Around the world, investment in this sector has resulted in a revolution for technological development and the creation of new jobs. In the United States, the renewable energy industry already employs more people than fossil fuels. Besides having a truly clean energy grid, investment in the sector can help the country become technologically competitive, in addition to helping with growth and the diversification of the national economy.

This movement favours distributed and decentralized generation, allowing the State to act more as regulator than producer. Furthermore, for the 1% of the Brazilian population still not connected to the grid and dependent on diesel generators (expensive, dirty and noisy), solar, wind and biomass alternatives within a decentralized system offer important ways to improve their quality of life.

In October, over 140 million Brazilians will go to the polls to choose a president, governors and legislators. It’s very important for society to be connected to each candidate’s proposals, demanding priority be given to public policies that make renewable energy alternatives viable.

We must place renewable energy in the center of the debate about Brazil’s economic development.
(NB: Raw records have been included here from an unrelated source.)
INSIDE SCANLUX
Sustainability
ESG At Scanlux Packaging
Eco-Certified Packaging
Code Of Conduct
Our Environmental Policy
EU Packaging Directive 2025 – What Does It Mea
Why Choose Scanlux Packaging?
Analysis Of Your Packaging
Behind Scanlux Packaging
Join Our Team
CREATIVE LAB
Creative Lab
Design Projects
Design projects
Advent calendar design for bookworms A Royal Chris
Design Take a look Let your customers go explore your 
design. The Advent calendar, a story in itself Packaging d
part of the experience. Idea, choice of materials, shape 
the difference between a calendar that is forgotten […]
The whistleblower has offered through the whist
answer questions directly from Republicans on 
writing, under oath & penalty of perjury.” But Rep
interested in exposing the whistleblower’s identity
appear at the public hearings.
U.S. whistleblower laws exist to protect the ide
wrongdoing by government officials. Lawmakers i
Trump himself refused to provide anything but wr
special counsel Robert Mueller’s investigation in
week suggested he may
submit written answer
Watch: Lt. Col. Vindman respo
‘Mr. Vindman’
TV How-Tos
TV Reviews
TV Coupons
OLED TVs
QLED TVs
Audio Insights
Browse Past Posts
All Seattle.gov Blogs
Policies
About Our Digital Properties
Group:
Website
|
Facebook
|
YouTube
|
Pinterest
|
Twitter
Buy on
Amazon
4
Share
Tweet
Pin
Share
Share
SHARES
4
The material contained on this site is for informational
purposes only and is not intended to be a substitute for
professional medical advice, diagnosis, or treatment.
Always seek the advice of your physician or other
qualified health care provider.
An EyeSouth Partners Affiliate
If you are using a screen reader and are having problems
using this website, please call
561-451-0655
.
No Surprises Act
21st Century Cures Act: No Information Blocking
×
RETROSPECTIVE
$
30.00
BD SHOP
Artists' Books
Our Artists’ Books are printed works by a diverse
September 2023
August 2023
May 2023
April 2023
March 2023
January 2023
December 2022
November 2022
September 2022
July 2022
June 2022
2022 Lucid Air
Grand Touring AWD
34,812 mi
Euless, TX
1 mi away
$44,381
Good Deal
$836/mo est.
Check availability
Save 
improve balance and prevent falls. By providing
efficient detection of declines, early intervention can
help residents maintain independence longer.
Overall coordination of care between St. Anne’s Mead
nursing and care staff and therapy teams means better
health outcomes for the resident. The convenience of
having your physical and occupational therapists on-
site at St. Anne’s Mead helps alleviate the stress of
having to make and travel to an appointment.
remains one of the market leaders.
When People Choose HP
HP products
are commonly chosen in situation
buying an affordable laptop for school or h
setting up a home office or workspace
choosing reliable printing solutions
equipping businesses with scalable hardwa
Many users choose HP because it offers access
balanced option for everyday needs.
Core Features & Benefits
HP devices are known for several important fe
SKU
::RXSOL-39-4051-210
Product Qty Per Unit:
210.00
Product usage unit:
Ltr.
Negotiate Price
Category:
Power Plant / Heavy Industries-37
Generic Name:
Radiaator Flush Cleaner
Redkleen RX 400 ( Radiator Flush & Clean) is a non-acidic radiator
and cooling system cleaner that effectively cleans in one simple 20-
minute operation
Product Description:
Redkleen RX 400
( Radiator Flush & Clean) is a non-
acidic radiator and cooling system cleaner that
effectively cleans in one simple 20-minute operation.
We must leave behind the old model of megadams and thermoelectric plants. Seeking clean alternatives, cheaper and less damaging to the environment, is the inescapable trajectory of Brazil’s future.

Mauricio Voivodic is a Forestry Engineer and Master in Environmental Sciences from USP. He served as Executive Secretary of Imaflora and today is Executive Director of WWF-Brazil.

Carlos A. Nobre, retired climatologist from INPE, is a member of the Brazilian Academy of Sciences, a foreign member of the United States Academy of Sciences, and a Senior Fellow of WRI Brazil.